**EXTRACTED MATERIAL**
<<<<

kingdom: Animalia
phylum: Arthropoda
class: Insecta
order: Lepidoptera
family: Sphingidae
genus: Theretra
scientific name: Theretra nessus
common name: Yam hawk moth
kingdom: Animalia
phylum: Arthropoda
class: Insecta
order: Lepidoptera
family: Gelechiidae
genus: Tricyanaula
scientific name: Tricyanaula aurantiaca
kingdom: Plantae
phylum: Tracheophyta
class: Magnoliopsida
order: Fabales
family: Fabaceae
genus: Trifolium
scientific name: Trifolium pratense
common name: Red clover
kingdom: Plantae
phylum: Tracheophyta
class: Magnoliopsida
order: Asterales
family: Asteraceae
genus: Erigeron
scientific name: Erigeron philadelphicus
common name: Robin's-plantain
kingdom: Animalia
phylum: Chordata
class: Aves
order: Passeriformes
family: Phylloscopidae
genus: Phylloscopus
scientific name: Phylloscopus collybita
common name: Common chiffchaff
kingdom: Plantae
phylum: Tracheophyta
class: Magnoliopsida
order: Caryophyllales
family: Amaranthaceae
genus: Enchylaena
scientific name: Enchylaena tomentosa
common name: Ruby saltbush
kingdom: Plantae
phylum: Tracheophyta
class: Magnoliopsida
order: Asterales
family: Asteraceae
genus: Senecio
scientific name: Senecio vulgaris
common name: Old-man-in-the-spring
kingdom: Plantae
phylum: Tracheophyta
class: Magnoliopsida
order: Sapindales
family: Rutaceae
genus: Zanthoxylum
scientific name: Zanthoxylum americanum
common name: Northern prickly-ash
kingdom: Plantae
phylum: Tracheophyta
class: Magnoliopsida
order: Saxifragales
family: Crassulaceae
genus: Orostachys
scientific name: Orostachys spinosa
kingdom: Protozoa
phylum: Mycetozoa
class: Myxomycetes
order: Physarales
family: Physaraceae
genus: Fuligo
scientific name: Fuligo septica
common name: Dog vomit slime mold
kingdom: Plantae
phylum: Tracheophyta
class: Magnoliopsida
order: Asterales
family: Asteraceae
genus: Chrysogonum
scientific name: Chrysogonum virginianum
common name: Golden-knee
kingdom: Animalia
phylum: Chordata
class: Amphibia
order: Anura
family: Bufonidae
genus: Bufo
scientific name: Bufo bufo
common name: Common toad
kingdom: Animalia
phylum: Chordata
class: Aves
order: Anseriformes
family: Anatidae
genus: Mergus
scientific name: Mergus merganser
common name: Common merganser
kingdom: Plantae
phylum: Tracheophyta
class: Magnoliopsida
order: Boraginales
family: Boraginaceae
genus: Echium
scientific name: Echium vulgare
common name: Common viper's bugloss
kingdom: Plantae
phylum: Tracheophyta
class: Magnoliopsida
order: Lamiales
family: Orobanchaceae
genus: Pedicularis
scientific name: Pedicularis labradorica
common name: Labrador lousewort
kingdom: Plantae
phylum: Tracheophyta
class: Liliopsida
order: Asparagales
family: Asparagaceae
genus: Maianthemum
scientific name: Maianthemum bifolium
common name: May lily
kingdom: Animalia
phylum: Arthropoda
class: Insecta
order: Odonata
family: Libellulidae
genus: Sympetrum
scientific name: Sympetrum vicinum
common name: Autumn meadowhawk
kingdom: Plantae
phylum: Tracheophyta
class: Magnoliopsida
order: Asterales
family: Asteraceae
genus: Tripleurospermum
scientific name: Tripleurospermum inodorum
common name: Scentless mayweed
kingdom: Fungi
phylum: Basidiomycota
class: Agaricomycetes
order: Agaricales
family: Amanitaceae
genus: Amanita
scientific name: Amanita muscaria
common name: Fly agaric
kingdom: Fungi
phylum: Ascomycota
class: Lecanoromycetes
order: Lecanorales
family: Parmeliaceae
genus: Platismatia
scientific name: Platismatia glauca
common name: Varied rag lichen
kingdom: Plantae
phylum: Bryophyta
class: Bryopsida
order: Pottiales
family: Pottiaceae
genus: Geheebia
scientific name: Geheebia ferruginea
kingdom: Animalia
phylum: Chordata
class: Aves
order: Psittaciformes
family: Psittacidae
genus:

>>>>

**EXERCISE AIM**
Copy out all of the data above word for word, keeping every line in its original order.

**SOLUTION FOR THIS EXERCISE**
kingdom: Animalia
phylum: Arthropoda
class: Insecta
order: Lepidoptera
family: Sphingidae
genus: Theretra
scientific name: Theretra nessus
common name: Yam hawk moth
kingdom: Animalia
phylum: Arthropoda
class: Insecta
order: Lepidoptera
family: Gelechiidae
genus: Tricyanaula
scientific name: Tricyanaula aurantiaca
kingdom: Plantae
phylum: Tracheophyta
class: Magnoliopsida
order: Fabales
family: Fabaceae
genus: Trifolium
scientific name: Trifolium pratense
common name: Red clover
kingdom: Plantae
phylum: Tracheophyta
class: Magnoliopsida
order: Asterales
family: Asteraceae
genus: Erigeron
scientific name: Erigeron philadelphicus
common name: Robin's-plantain
kingdom: Animalia
phylum: Chordata
class: Aves
order: Passeriformes
family: Phylloscopidae
genus: Phylloscopus
scientific name: Phylloscopus collybita
common name: Common chiffchaff
kingdom: Plantae
phylum: Tracheophyta
class: Magnoliopsida
order: Caryophyllales
family: Amaranthaceae
genus: Enchylaena
scientific name: Enchylaena tomentosa
common name: Ruby saltbush
kingdom: Plantae
phylum: Tracheophyta
class: Magnoliopsida
order: Asterales
family: Asteraceae
genus: Senecio
scientific name: Senecio vulgaris
common name: Old-man-in-the-spring
kingdom: Plantae
phylum: Tracheophyta
class: Magnoliopsida
order: Sapindales
family: Rutaceae
genus: Zanthoxylum
scientific name: Zanthoxylum americanum
common name: Northern prickly-ash
kingdom: Plantae
phylum: Tracheophyta
class: Magnoliopsida
order: Saxifragales
family: Crassulaceae
genus: Orostachys
scientific name: Orostachys spinosa
kingdom: Protozoa
phylum: Mycetozoa
class: Myxomycetes
order: Physarales
family: Physaraceae
genus: Fuligo
scientific name: Fuligo septica
common name: Dog vomit slime mold
kingdom: Plantae
phylum: Tracheophyta
class: Magnoliopsida
order: Asterales
family: Asteraceae
genus: Chrysogonum
scientific name: Chrysogonum virginianum
common name: Golden-knee
kingdom: Animalia
phylum: Chordata
class: Amphibia
order: Anura
family: Bufonidae
genus: Bufo
scientific name: Bufo bufo
common name: Common toad
kingdom: Animalia
phylum: Chordata
class: Aves
order: Anseriformes
family: Anatidae
genus: Mergus
scientific name: Mergus merganser
common name: Common merganser
kingdom: Plantae
phylum: Tracheophyta
class: Magnoliopsida
order: Boraginales
family: Boraginaceae
genus: Echium
scientific name: Echium vulgare
common name: Common viper's bugloss
kingdom: Plantae
phylum: Tracheophyta
class: Magnoliopsida
order: Lamiales
family: Orobanchaceae
genus: Pedicularis
scientific name: Pedicularis labradorica
common name: Labrador lousewort
kingdom: Plantae
phylum: Tracheophyta
class: Liliopsida
order: Asparagales
family: Asparagaceae
genus: Maianthemum
scientific name: Maianthemum bifolium
common name: May lily
kingdom: Animalia
phylum: Arthropoda
class: Insecta
order: Odonata
family: Libellulidae
genus: Sympetrum
scientific name: Sympetrum vicinum
common name: Autumn meadowhawk
kingdom: Plantae
phylum: Tracheophyta
class: Magnoliopsida
order: Asterales
family: Asteraceae
genus: Tripleurospermum
scientific name: Tripleurospermum inodorum
common name: Scentless mayweed
kingdom: Fungi
phylum: Basidiomycota
class: Agaricomycetes
order: Agaricales
family: Amanitaceae
genus: Amanita
scientific name: Amanita muscaria
common name: Fly agaric
kingdom: Fungi
phylum: Ascomycota
class: Lecanoromycetes
order: Lecanorales
family: Parmeliaceae
genus: Platismatia
scientific name: Platismatia glauca
common name: Varied rag lichen
kingdom: Plantae
phylum: Bryophyta
class: Bryopsida
order: Pottiales
family: Pottiaceae
genus: Geheebia
scientific name: Geheebia ferruginea
kingdom: Animalia
phylum: Chordata
class: Aves
order: Psittaciformes
family: Psittacidae
genus:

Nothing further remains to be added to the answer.